Thirty in a Room (Fiction)

Written for the “Thirty in a Room” challenge, Jottify, May/June 2012

I am trapped. Backed into the far corner of the room though I know that won’t keep me safe for long. The others are dead – or dying – but I turn my face to the wall to try to block out their final gasps of terror. Our captors leave me alone while they deal with the rest. They know I cannot escape. Even if I managed to slip from this room into another, where would I go? I would be found and returned to this chamber. No one here is a friend.

I don’t understand. Why have we been brought here? They have been toying with us all afternoon. We’ve been passed around like cigarettes for everyone to take a drag. I thought the worst was over, that we’d be left alone for a while to recover. Now this. I shouldn’t complain. We were given a brief respite while they ate – leaving us with nothing, of course – but now they are back. We heard them hurrying back to us after their meal, impatient for more games.

Their leader laughs as he stamps on someone’s face. I think one of the women called him Thomas. He struts around the room in his big boots, oh so very proud of himself. Carelessly he aims a kick at my sister. She squeals as his foot connects and then she is rolling, crying, across the floor.

Thomas is flushed as he surveys the chaos around him. His followers – how many are there? Thirty? – look to him for direction. They are breathing hard. Some are clutching my fellow prisoners, squeezing them tightly in hot hands. There are only so many ways to assault and I fear they have exhausted the more usual methods. I shudder, already feeling the pressure of their fingers on my frail skin.

“Outside!” yells one of them suddenly. “Thomas, we should take them outside!”

Thomas grins in agreement and bundles anyone in reach before him towards the harsh daylight on the other side of the curtain. Will our humiliation never end? Here, in the isolation of this room, we have been punched and kicked and bruised and twisted into the most unnatural shapes. Some of us even had pins stuck in them. I escaped the worst of that torture, hanging quietly at the back of the group.

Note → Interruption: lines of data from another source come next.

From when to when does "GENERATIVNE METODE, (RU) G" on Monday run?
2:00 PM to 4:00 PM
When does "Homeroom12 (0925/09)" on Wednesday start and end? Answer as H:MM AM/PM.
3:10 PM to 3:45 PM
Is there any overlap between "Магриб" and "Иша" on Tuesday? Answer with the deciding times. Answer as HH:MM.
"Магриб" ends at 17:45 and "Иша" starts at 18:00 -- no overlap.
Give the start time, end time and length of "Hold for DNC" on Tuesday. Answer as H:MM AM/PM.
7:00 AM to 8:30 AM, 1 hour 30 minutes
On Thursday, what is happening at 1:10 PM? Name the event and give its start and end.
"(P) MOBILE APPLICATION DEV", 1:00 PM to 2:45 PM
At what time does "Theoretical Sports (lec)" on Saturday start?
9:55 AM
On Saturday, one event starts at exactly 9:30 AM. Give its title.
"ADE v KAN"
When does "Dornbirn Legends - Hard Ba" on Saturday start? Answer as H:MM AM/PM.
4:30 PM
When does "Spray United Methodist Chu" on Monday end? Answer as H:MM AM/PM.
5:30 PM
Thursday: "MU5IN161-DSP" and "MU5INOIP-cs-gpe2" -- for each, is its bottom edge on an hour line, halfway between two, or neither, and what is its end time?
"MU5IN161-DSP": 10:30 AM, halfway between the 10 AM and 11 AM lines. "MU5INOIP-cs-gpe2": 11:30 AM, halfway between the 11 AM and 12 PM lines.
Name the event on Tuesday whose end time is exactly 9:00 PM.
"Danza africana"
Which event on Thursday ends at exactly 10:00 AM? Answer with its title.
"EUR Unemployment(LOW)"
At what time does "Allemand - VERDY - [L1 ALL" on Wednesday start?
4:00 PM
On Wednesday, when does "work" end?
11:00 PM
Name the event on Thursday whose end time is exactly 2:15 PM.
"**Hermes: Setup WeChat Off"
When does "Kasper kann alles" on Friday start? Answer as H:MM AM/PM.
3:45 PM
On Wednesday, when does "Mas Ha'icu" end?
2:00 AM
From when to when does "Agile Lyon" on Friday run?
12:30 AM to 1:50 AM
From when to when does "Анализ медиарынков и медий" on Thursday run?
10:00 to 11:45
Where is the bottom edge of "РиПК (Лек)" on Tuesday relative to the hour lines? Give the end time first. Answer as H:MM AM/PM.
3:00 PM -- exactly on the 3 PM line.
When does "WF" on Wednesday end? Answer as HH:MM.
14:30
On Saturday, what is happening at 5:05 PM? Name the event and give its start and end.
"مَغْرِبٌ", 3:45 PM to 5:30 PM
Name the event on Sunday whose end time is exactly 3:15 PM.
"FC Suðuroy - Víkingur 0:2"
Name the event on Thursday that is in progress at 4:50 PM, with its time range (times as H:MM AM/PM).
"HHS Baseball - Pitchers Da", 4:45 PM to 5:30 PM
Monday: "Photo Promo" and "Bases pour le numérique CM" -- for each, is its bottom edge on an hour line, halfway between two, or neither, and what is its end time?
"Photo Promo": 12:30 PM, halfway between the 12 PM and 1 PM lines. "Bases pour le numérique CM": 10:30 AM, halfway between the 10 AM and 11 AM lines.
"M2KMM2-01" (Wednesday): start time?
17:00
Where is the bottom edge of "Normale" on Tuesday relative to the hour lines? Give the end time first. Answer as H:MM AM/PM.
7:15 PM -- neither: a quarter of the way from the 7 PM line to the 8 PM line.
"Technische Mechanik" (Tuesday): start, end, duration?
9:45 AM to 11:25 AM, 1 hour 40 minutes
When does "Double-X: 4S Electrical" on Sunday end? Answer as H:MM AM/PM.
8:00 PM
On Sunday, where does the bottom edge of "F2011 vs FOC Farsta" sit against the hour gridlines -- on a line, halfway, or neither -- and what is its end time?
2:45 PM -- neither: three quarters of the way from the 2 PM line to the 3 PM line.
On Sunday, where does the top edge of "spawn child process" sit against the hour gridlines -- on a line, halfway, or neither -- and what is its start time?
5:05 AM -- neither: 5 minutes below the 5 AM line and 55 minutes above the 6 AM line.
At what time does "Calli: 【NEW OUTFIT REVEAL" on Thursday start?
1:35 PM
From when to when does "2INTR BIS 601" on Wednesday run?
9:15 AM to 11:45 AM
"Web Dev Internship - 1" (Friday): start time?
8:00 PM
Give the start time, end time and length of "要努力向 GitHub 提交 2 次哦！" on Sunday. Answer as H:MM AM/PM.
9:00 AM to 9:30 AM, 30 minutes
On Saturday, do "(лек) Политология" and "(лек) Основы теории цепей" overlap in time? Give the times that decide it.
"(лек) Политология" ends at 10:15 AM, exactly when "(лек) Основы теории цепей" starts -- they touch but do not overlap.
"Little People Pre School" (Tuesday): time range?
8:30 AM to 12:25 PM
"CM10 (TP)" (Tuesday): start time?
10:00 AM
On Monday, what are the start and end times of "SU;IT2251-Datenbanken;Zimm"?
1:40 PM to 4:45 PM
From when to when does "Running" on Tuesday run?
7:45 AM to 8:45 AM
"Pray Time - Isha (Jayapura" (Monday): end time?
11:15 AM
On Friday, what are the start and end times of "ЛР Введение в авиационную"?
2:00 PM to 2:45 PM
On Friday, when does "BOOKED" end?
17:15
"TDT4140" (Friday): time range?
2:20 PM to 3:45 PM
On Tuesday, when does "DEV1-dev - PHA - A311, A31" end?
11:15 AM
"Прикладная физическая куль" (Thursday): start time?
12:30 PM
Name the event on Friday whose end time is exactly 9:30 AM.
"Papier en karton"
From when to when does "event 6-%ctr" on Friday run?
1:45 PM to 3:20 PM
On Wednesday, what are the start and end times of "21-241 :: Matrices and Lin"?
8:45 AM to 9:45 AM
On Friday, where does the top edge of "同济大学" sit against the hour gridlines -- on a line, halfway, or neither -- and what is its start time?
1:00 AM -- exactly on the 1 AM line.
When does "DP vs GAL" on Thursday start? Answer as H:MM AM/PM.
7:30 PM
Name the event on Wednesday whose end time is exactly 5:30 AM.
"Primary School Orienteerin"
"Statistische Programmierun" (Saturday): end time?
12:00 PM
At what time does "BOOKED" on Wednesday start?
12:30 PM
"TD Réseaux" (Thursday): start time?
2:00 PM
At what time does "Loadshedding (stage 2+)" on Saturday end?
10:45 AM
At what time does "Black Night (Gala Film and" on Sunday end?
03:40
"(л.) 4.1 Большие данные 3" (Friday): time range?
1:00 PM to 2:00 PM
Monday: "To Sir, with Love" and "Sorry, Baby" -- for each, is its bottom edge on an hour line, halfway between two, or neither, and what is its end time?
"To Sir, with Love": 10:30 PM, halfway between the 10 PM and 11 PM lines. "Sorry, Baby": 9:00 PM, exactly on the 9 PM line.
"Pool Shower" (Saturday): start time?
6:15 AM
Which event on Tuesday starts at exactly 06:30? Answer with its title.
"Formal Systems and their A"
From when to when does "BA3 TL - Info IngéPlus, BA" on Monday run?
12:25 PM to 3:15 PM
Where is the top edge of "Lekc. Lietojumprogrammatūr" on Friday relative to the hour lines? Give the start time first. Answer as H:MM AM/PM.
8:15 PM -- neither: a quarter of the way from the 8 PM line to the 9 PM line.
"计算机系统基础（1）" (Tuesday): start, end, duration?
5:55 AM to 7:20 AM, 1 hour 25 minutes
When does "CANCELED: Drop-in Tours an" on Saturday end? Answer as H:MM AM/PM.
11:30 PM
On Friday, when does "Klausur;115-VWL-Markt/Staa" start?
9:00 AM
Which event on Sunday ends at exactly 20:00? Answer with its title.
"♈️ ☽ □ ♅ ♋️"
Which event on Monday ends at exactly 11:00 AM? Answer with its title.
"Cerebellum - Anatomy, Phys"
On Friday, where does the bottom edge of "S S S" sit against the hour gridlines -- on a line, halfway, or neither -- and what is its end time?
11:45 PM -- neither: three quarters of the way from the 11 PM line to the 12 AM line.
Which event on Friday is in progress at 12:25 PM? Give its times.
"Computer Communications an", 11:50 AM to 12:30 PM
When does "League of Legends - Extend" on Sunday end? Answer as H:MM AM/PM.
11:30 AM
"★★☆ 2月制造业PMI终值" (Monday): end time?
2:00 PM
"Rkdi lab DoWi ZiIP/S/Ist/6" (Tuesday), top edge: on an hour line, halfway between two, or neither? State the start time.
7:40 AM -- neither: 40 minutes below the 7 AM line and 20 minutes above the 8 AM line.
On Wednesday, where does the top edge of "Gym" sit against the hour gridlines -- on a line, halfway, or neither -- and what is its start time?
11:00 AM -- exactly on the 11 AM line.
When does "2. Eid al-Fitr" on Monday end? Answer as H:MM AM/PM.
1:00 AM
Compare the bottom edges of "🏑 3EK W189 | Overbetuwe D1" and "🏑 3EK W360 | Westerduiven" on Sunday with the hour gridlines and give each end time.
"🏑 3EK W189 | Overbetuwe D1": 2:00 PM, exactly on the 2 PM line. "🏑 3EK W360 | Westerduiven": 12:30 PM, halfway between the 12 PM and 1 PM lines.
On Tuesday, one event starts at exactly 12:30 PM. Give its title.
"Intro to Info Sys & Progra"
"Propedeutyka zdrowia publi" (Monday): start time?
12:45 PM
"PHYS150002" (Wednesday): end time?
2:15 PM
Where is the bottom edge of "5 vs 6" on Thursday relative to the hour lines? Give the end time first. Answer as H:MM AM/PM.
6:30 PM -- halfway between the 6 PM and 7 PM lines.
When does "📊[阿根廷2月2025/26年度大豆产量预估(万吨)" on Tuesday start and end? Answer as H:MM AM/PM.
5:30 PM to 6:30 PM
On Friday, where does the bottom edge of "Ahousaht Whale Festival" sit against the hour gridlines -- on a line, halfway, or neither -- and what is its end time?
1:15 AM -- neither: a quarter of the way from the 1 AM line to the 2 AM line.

Not so any more. A small, weasel-faced bully reaches for me, pulls me from the relative safety of my corner. He drags me out with the others, by the neck, happily scraping his nails across my tender flesh. I know for certain, then, what I have been hoping was panicked pessimism. None of us will survive this ordeal.

They don’t want any of us to survive. These petty thugs will leave us all torn and broken, forgotten, before the sun sets.

As I adjust to the bright glow of the yard, I can already tell we are much fewer in number. Once we outnumbered them two to one. Now we are barely ten. I am the last one out of the room. Some of the smaller captives are shivering in the warm breeze. Others drift, vacant, already lost. I fight the urge to shudder. I daren’t look back at the floor behind me. I know what carpets the bare wood now.

Thomas arranges his pack into two lines. We are corralled between them. The air shimmers in the heat and I know we do not have long. There is not one of those thirty who will show any mercy. Their faces are hard, cold, their eyes shining with savage joy.

“How hard do you think we can kick them?” asks a subordinate who I remember as being particularly vicious with his heavy-tread footwear. He rubs his hands, already eyeing up a potential target.

Thomas laughs, and the others are quick to join in. They press closer, eyes bright, licking their lips in anticipation of the final frenzy to come. Who will be the first to crack? Whose hands will snake out and grab one of us?

It is the weasel-faced one who plunges, shrieking, into our midst. In the flurry of movement that follows we are separated by the force of his arms. He snatches, grabbing the one next to me and I am jolted away. Thomas himself gets his hands on my neck and now I brace for the final, decisive blow.

“Thomas!” calls a tall woman from the doorway. She is smiling, looking fondly on him and his friends. “Come inside! It’s time for your cake!”

The boys whoop as they surge for the door back into the house, jostling for position closest to the birthday boy.

Thomas keeps me in one sticky hand while he fumbles with his badge. A huge number seven hangs forlornly on his shirt.

“Thomas! Leave those balloons and come inside!” his mother insists.

He giggles as he looks down at me, breathing hard with concentration.

With a sigh, he lets me go, and instead of floating down to the grass I swarm up on the breeze.